Recorded data:
================

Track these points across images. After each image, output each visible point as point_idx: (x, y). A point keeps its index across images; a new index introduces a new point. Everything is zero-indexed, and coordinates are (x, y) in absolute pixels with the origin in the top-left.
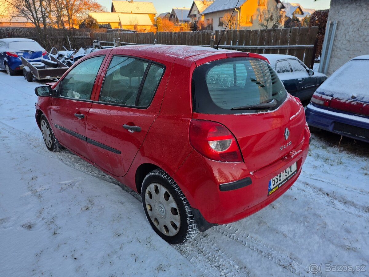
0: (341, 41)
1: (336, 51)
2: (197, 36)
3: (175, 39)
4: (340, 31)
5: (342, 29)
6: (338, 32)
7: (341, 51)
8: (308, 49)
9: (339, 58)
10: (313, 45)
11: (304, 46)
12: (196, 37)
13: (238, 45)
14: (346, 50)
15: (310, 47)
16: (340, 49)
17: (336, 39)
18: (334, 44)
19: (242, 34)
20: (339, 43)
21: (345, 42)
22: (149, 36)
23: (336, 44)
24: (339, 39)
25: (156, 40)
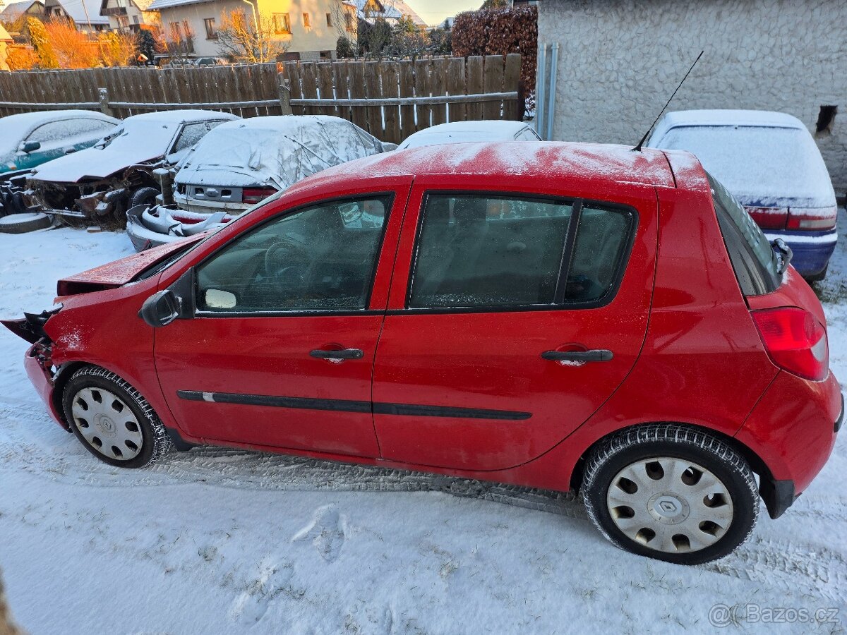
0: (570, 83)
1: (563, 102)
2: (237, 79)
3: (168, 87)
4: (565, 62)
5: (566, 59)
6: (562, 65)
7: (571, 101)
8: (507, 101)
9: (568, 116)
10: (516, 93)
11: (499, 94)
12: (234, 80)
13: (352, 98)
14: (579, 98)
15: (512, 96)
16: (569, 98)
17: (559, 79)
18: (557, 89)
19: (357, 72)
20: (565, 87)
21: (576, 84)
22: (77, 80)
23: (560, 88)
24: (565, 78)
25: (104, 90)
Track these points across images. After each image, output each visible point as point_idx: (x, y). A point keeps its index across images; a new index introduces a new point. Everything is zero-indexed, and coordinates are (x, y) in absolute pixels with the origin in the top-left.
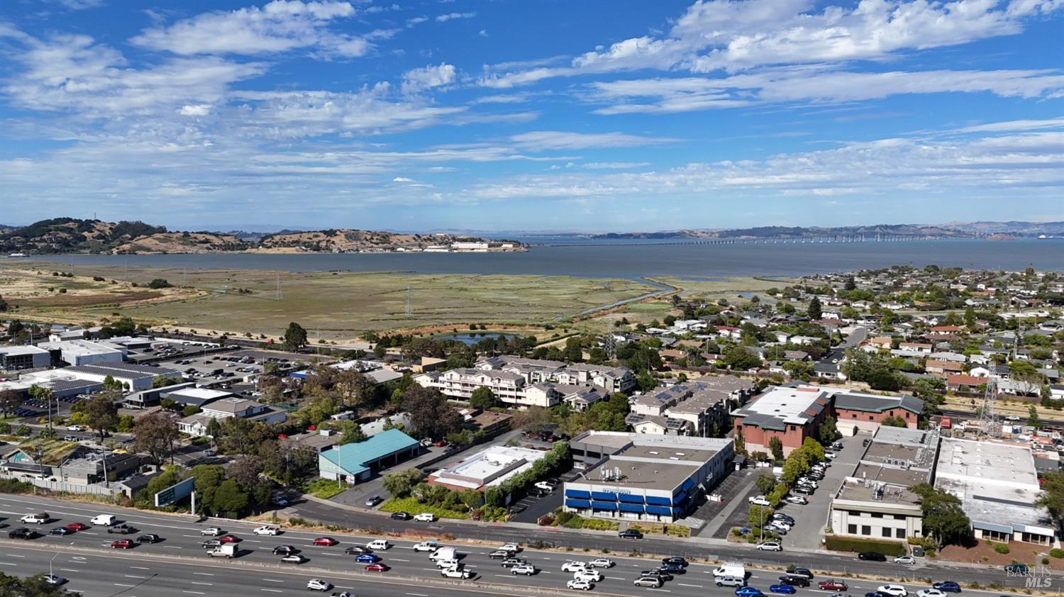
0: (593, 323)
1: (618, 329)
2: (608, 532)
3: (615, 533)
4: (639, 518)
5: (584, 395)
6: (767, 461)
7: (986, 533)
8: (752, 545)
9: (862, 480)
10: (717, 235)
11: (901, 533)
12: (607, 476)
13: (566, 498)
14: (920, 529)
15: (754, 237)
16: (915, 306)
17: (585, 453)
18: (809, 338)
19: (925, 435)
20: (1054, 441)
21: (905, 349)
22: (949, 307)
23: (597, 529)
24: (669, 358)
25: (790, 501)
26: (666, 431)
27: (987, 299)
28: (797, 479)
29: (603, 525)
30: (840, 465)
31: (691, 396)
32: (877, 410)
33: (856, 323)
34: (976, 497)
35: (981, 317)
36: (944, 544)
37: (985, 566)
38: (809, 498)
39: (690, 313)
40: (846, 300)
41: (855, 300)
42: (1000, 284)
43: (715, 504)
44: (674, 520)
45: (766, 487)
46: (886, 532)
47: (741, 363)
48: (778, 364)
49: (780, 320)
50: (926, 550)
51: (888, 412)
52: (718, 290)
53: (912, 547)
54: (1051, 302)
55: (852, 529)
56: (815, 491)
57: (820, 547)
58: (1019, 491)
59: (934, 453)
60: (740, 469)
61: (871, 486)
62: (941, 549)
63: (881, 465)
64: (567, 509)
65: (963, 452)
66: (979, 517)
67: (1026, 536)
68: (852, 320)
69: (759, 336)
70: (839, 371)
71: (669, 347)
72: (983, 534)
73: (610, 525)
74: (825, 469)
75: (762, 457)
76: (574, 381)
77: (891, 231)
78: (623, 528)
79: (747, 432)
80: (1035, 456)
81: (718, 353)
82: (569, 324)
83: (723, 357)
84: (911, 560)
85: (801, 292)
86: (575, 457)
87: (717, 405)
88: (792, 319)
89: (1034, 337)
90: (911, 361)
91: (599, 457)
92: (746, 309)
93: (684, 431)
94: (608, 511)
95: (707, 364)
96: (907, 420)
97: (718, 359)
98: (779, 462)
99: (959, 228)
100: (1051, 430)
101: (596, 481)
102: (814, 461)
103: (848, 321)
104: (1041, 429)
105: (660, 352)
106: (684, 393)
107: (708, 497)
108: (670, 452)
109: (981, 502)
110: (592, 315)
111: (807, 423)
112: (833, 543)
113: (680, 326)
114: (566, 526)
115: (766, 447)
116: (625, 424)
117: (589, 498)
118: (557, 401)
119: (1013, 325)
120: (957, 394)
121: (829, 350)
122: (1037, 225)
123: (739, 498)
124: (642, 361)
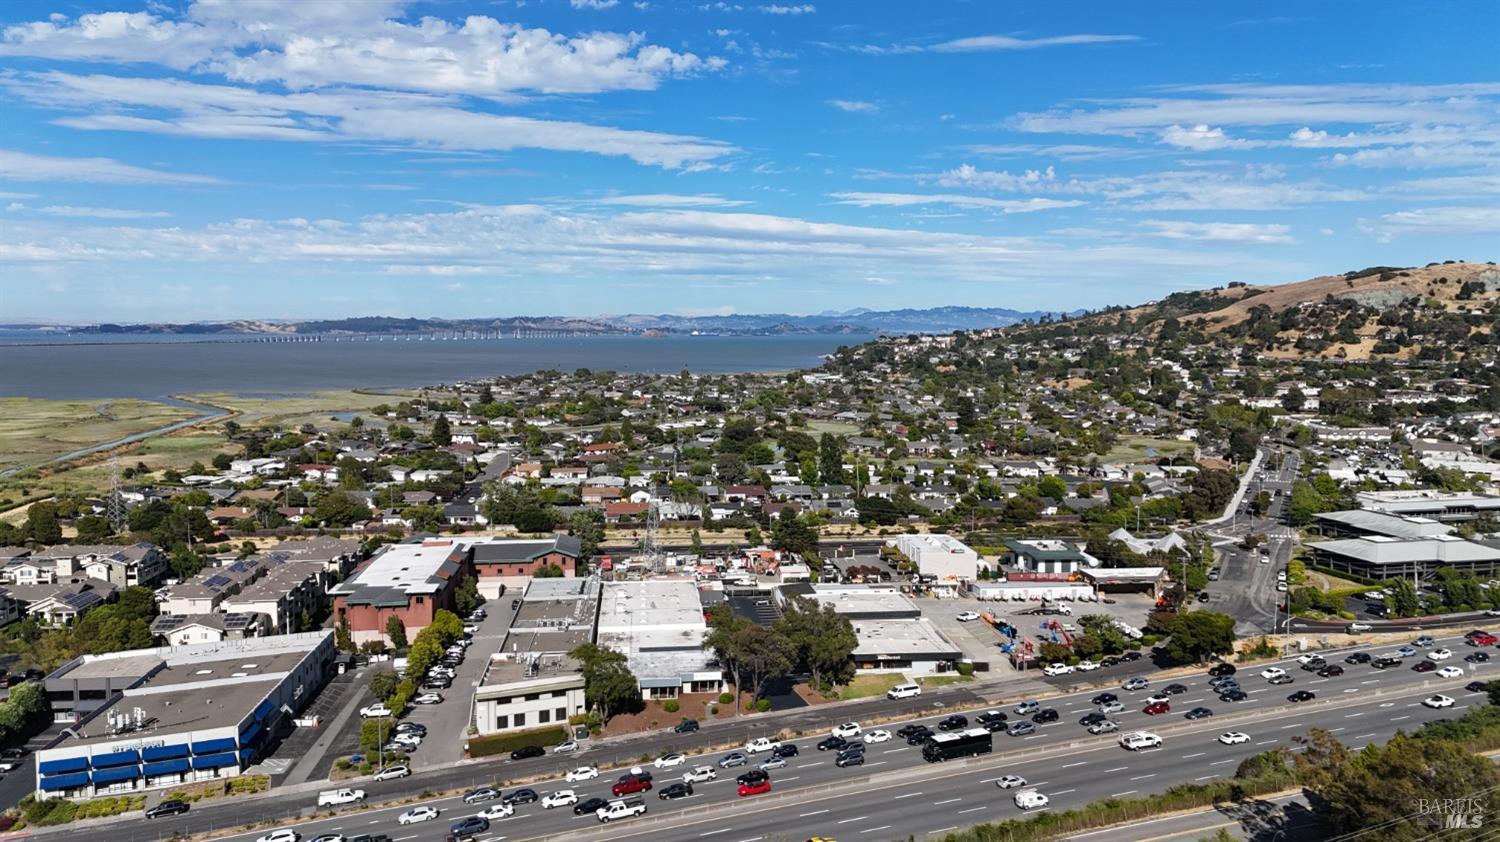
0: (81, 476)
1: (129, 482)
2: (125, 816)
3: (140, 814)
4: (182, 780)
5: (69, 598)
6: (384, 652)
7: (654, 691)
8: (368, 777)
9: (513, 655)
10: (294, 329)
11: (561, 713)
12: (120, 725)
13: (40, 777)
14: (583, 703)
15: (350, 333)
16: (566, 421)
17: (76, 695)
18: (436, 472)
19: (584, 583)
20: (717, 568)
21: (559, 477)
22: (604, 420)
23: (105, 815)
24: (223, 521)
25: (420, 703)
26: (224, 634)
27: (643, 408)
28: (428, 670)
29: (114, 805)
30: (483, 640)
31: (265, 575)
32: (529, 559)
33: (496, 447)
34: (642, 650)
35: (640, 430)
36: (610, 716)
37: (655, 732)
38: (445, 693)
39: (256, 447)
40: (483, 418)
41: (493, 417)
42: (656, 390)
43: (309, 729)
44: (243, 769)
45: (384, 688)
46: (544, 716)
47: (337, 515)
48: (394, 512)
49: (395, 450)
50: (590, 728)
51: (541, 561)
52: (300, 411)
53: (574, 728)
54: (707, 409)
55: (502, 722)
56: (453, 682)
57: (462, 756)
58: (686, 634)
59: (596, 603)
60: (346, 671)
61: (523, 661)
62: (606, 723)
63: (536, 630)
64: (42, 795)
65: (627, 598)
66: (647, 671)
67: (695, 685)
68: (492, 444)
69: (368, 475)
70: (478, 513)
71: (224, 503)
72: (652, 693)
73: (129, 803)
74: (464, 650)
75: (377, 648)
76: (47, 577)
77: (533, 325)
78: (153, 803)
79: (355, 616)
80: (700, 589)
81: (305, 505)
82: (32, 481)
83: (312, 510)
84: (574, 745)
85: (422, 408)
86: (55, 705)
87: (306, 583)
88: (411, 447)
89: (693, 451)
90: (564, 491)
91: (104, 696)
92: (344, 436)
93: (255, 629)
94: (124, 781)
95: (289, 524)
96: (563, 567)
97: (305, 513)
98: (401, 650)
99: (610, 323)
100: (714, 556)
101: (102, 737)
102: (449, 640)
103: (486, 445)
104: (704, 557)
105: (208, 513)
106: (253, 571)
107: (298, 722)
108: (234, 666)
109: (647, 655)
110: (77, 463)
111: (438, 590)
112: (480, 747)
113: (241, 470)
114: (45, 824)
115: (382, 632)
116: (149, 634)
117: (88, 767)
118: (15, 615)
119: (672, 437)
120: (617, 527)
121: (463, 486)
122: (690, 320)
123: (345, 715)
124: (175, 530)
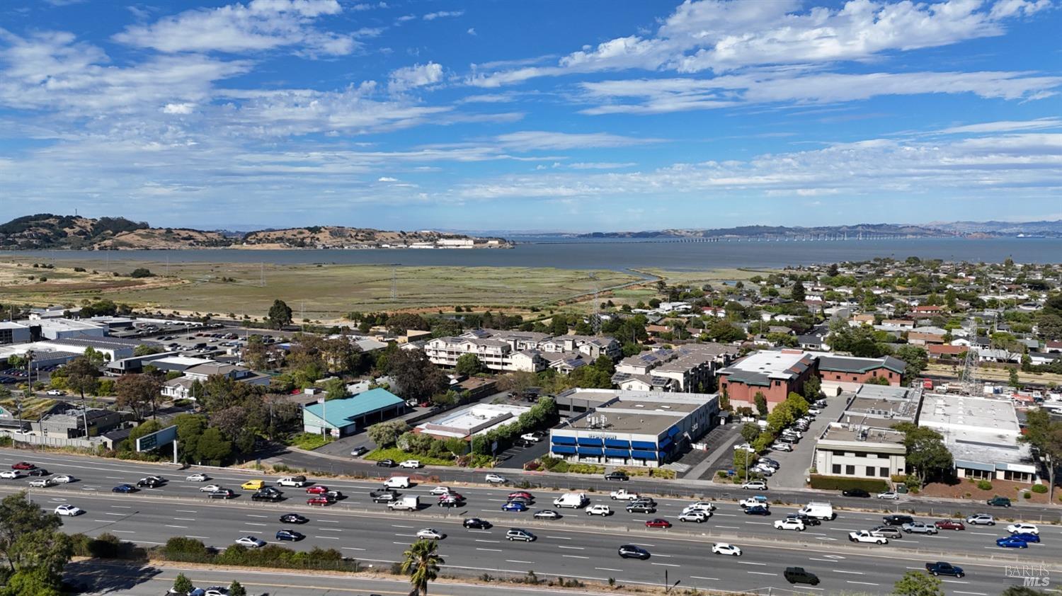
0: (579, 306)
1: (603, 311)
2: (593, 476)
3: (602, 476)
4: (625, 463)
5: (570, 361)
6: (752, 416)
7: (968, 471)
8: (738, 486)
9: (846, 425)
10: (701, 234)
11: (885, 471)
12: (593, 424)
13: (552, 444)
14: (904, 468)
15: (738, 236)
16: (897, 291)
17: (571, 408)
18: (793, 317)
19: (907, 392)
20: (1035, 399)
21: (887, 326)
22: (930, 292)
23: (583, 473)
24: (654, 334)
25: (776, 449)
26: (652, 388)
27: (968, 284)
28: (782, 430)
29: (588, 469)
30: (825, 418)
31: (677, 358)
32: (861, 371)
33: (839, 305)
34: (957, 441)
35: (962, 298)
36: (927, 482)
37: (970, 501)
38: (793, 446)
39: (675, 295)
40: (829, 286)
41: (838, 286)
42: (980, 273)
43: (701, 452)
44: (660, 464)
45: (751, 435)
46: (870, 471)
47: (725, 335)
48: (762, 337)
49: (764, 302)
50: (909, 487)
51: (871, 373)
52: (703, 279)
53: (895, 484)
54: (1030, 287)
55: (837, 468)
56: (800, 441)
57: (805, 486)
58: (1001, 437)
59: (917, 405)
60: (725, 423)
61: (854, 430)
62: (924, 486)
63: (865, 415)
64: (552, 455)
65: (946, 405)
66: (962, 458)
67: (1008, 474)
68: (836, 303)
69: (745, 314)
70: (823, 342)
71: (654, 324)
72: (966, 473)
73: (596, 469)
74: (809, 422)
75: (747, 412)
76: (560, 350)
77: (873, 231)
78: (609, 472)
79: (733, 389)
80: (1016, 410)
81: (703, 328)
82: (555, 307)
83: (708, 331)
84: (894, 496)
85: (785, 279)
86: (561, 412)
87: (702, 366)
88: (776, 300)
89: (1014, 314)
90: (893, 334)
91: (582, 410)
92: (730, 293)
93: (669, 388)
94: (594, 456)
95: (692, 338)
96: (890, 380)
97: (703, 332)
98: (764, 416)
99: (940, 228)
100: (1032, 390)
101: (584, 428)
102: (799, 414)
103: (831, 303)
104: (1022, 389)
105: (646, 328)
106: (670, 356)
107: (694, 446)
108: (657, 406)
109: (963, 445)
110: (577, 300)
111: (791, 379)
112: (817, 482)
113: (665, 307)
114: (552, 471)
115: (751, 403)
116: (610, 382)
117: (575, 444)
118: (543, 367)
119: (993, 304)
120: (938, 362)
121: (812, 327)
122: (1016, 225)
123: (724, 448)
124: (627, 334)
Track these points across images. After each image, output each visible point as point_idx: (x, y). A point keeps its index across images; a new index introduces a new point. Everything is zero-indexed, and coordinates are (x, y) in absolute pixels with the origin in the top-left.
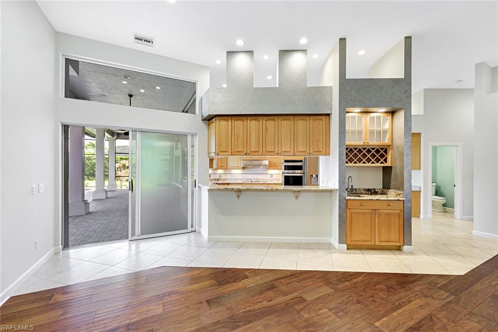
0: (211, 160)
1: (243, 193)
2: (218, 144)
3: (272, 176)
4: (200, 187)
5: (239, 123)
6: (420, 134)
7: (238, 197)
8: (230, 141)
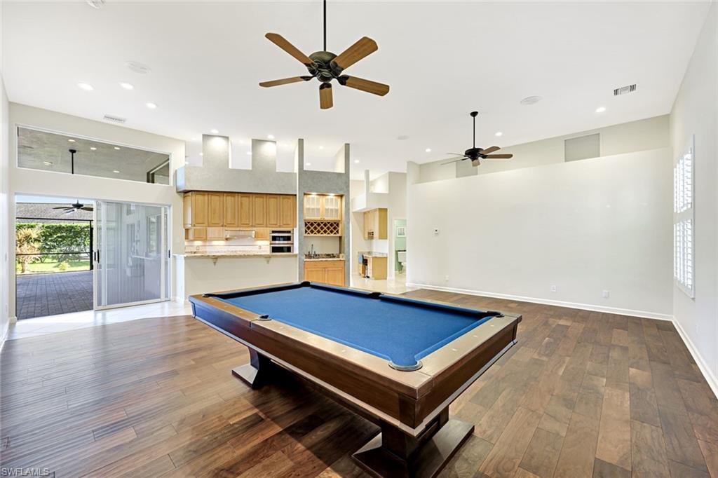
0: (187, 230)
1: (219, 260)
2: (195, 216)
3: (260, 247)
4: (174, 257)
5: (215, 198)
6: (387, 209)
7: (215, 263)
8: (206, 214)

================

Assignment ▸ Render the material from its first line up to and including the line with "25: (104, 90)" as a Markdown table with the columns Row and Line, numbering each line and skipping blank ones. Leave the pictures out.

Result of this task ▸
| Row | Line |
|---|---|
| 1 | Track these points across images. After each image, output each visible point as point_idx: (x, y). A point keeps its index across images; a new index introduces a new point. Everything is zero-indexed, and coordinates are (x, y) in absolute pixels with the origin in the top-left. |
| 2 | 0: (341, 41) |
| 3 | 1: (336, 51) |
| 4 | 2: (197, 36) |
| 5 | 3: (175, 39) |
| 6 | 4: (340, 31) |
| 7 | 5: (342, 29) |
| 8 | 6: (338, 32) |
| 9 | 7: (341, 51) |
| 10 | 8: (308, 49) |
| 11 | 9: (339, 58) |
| 12 | 10: (313, 45) |
| 13 | 11: (304, 46) |
| 14 | 12: (196, 37) |
| 15 | 13: (238, 45) |
| 16 | 14: (346, 50) |
| 17 | 15: (310, 47) |
| 18 | 16: (340, 49) |
| 19 | 17: (336, 39) |
| 20 | 18: (334, 44) |
| 21 | 19: (242, 34) |
| 22 | 20: (339, 43) |
| 23 | 21: (345, 42) |
| 24 | 22: (149, 36) |
| 25 | 23: (336, 44) |
| 26 | 24: (339, 39) |
| 27 | 25: (156, 40) |
| 28 | 0: (570, 83) |
| 29 | 1: (563, 102) |
| 30 | 2: (237, 79) |
| 31 | 3: (168, 87) |
| 32 | 4: (565, 62) |
| 33 | 5: (566, 59) |
| 34 | 6: (562, 65) |
| 35 | 7: (571, 101) |
| 36 | 8: (507, 101) |
| 37 | 9: (568, 116) |
| 38 | 10: (516, 93) |
| 39 | 11: (499, 94) |
| 40 | 12: (234, 80) |
| 41 | 13: (352, 98) |
| 42 | 14: (579, 98) |
| 43 | 15: (512, 96) |
| 44 | 16: (569, 98) |
| 45 | 17: (559, 79) |
| 46 | 18: (557, 89) |
| 47 | 19: (357, 72) |
| 48 | 20: (565, 87) |
| 49 | 21: (576, 84) |
| 50 | 22: (77, 80) |
| 51 | 23: (560, 88) |
| 52 | 24: (565, 78) |
| 53 | 25: (104, 90) |